◆ **Passage shown**
::::::::::

The impact of decentralised agricultural extension service on stock-raising in Daures Constituency of the Erongo Region : A case study of the Okombahe settlement

 !Owos-Oab, Eliphas

Titre : The impact of decentralised agricultural extension service on stock-raising in Daures Constituency of the Erongo Region : A case study of the Okombahe settlement

Auteur : !Owos-Oab, Eliphas

Université de soutenance : University of Namibia

Grade : Master of public Administration 2014

Résumé
The research used a qualitative case study based on an agricultural extension organisation in Okombahe Settlement Area. The pressure on the public agricultural extension organisation to improve its responsiveness to meet the stock-raising needs of communal farmers has increased after Namibia attained her independence in 1990. Extensive livestock farming remains the main land-based economic activity in the communal farming area of the Okombahe Settlement. To improve agricultural productivity and the livelihood security of communal farm households, the Ministry of Agriculture, Water & Forestry resolved to decentralise its extension services in 1995. Although this was a critical stage in agricultural policy, the extension service has struggled to implement this policy effectively. The decentralised agricultural extension was introduced with the aim of eventually developing a demand-driven extension support to the farming community in general and communal farmers in particular. Although viewed as successful, it has yet to achieve the level of farmer participation (e.g. self-mobilisation) that is required for a demand-driven extension system. Despite government’s commitment to developmental efforts and resources towards smallholder farmers in the impoverished and under-developed communal areas, the agricultural extension support has been inadequate towards farmers’ needs in the Okombahe Settlement Area. Currently, the level of farmer participation can be classified as somewhere between receiving information and consultation. The farmer participation in extension processes will require putting farmers first or giving them real ownership and accountability of public extension management through collaboration and self-mobilisation. The role of an extension agent must shift from top-down dissemination of technological packages, towards providing farmers with the knowledge and understanding with which to solve their own location-specific problems. The findings suggest that an important factor that can contribute to the success of a local level extension organisation is its ability to coordinate its activities in close collaboration with communal farmers through active involvement and selfmobilisation.

::::::::::

[Extracted records]
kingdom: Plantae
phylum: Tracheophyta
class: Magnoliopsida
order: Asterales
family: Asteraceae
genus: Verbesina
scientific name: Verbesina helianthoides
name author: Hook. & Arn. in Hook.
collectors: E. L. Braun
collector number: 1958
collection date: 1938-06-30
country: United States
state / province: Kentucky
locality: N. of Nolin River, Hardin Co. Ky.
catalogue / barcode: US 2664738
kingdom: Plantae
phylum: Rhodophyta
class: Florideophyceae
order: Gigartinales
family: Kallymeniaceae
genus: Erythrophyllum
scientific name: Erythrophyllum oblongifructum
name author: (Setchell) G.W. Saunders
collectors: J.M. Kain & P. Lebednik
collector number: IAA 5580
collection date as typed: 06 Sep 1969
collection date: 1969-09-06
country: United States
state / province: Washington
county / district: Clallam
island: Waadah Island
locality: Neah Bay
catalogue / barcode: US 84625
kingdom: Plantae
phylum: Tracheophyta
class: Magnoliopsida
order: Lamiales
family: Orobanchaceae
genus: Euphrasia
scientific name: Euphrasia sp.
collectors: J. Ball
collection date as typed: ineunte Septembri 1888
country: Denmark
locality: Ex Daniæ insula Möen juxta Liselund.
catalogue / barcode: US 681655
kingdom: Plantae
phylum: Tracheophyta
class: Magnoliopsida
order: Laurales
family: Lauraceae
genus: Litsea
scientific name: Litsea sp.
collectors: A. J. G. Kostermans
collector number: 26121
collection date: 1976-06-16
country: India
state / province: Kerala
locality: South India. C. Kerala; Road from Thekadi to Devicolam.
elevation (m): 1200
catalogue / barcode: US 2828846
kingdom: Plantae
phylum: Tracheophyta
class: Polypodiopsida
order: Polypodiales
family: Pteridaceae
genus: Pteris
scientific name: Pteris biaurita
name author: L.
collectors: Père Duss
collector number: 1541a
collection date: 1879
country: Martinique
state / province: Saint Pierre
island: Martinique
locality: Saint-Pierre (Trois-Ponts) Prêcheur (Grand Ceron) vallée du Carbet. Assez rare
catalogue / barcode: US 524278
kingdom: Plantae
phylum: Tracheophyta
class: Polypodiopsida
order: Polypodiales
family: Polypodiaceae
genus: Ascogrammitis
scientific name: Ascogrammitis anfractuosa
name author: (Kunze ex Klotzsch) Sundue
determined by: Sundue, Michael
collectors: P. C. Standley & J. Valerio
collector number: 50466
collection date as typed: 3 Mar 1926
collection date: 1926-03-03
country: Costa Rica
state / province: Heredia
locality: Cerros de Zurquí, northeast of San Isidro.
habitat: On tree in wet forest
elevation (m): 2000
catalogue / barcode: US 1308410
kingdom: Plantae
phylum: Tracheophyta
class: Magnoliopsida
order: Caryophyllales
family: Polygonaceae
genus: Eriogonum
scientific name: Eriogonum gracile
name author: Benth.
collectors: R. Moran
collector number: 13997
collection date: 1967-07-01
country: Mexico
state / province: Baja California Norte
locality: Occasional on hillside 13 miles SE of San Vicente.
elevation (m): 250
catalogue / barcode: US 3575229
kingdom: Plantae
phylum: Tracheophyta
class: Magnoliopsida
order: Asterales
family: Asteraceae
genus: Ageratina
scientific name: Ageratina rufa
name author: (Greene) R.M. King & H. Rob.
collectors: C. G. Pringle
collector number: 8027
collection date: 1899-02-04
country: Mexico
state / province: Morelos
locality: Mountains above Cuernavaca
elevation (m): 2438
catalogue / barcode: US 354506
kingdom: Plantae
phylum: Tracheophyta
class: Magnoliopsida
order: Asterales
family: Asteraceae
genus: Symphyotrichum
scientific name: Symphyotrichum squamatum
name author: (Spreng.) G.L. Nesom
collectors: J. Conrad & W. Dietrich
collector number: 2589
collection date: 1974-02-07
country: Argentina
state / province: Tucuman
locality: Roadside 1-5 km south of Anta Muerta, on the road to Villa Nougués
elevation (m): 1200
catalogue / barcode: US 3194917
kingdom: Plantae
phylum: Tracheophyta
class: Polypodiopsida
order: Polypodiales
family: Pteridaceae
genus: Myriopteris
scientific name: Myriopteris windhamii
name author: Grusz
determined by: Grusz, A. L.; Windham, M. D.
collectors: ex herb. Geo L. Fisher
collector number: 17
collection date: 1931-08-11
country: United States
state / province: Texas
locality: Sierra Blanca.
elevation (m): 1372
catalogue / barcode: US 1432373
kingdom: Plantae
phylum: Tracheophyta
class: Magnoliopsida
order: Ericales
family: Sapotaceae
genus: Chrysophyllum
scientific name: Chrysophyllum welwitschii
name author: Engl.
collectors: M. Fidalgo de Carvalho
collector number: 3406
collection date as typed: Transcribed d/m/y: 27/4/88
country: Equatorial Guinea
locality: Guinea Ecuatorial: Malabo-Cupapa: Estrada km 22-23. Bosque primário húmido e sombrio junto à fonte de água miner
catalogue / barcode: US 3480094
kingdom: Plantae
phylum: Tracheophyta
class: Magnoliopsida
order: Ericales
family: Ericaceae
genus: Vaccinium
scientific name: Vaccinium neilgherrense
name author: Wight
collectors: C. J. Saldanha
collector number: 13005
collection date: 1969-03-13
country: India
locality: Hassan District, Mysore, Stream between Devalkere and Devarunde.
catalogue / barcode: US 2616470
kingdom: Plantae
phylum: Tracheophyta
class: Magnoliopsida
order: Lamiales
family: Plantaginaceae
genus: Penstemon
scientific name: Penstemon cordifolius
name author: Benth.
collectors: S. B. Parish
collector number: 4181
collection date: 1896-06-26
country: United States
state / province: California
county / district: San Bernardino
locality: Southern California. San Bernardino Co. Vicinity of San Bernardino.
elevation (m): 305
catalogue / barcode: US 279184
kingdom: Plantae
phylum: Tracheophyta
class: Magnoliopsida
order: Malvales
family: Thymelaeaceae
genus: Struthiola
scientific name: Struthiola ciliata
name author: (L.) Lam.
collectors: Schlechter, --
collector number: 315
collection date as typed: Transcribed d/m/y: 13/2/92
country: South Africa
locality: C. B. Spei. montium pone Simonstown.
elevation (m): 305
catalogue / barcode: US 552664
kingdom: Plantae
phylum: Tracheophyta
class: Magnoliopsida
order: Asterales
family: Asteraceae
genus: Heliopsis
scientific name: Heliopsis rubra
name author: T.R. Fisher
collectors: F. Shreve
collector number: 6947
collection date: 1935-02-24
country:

::::::::::

◆ **Directions**
- a) Reproduce the thesis abstract on agricultural extension in the Okombahe settlement in full, word for word.
- b) From the entries, write out every line starting at the one containing "locality: Hassan District, Mysore, Stream" and ending at the one containing "family: Thymelaeaceae", with both of those lines included.
The entries bear no relation to the thesis abstract.

◆ **Solutions for each task**
- a)
The impact of decentralised agricultural extension service on stock-raising in Daures Constituency of the Erongo Region : A case study of the Okombahe settlement

 !Owos-Oab, Eliphas

Titre : The impact of decentralised agricultural extension service on stock-raising in Daures Constituency of the Erongo Region : A case study of the Okombahe settlement

Auteur : !Owos-Oab, Eliphas

Université de soutenance : University of Namibia

Grade : Master of public Administration 2014

Résumé
The research used a qualitative case study based on an agricultural extension organisation in Okombahe Settlement Area. The pressure on the public agricultural extension organisation to improve its responsiveness to meet the stock-raising needs of communal farmers has increased after Namibia attained her independence in 1990. Extensive livestock farming remains the main land-based economic activity in the communal farming area of the Okombahe Settlement. To improve agricultural productivity and the livelihood security of communal farm households, the Ministry of Agriculture, Water & Forestry resolved to decentralise its extension services in 1995. Although this was a critical stage in agricultural policy, the extension service has struggled to implement this policy effectively. The decentralised agricultural extension was introduced with the aim of eventually developing a demand-driven extension support to the farming community in general and communal farmers in particular. Although viewed as successful, it has yet to achieve the level of farmer participation (e.g. self-mobilisation) that is required for a demand-driven extension system. Despite government’s commitment to developmental efforts and resources towards smallholder farmers in the impoverished and under-developed communal areas, the agricultural extension support has been inadequate towards farmers’ needs in the Okombahe Settlement Area. Currently, the level of farmer participation can be classified as somewhere between receiving information and consultation. The farmer participation in extension processes will require putting farmers first or giving them real ownership and accountability of public extension management through collaboration and self-mobilisation. The role of an extension agent must shift from top-down dissemination of technological packages, towards providing farmers with the knowledge and understanding with which to solve their own location-specific problems. The findings suggest that an important factor that can contribute to the success of a local level extension organisation is its ability to coordinate its activities in close collaboration with communal farmers through active involvement and selfmobilisation.

- b)
locality: Hassan District, Mysore, Stream between Devalkere and Devarunde.
catalogue / barcode: US 2616470
kingdom: Plantae
phylum: Tracheophyta
class: Magnoliopsida
order: Lamiales
family: Plantaginaceae
genus: Penstemon
scientific name: Penstemon cordifolius
name author: Benth.
collectors: S. B. Parish
collector number: 4181
collection date: 1896-06-26
country: United States
state / province: California
county / district: San Bernardino
locality: Southern California. San Bernardino Co. Vicinity of San Bernardino.
elevation (m): 305
catalogue / barcode: US 279184
kingdom: Plantae
phylum: Tracheophyta
class: Magnoliopsida
order: Malvales
family: Thymelaeaceae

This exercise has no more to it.